Sunday, 18 November 2012

Serial flicker.

I recently attended Thought Bubble, a comic convention in Leeds. I was stood talking with an illustrator flicking through one of his comic books when he told me to stop because that was the last in the series and I would ruin the ending for myself if I looked at the last few pages.
 It got me thinking about how I often have a tendency to do this with novels (and with comics because I'm an idiot) I have no idea why. But it struck me that if there were illustrations in it I could very well ruin the book for myself if they were explicit enough to tell me the story. Then again with a lot of illustrated YA books that I used to read I would purposefully do this just to see the illustrations and I guess in a way try to figure out where the story was going.
(I feel I'm in the difficult position where I'm such a visually aware person that I struggle to guess what the general population would do. I can't wait to see all the drawings but they might just read it normally.)

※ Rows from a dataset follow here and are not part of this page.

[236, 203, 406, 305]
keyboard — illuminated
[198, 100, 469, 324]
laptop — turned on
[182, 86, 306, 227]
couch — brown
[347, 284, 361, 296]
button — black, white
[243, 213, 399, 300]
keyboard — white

As in illustrator would you factor in the possibility someone (or even most people) may flick through the book before reading or even buying it? Would you make sure none of your illustrations were explicit of the story? To have an image of the main character with their head chopped off at the end of the book would surely be a huge risk.

I've looked at the idea that you could place an illustration too far forward in a narrative and thus change how you read it but I hadn't considered the freedom of the reader to look forward in the physical book itself.

 Is this a point down on the illustrated novel side or just something else that the illustrator need be wary of?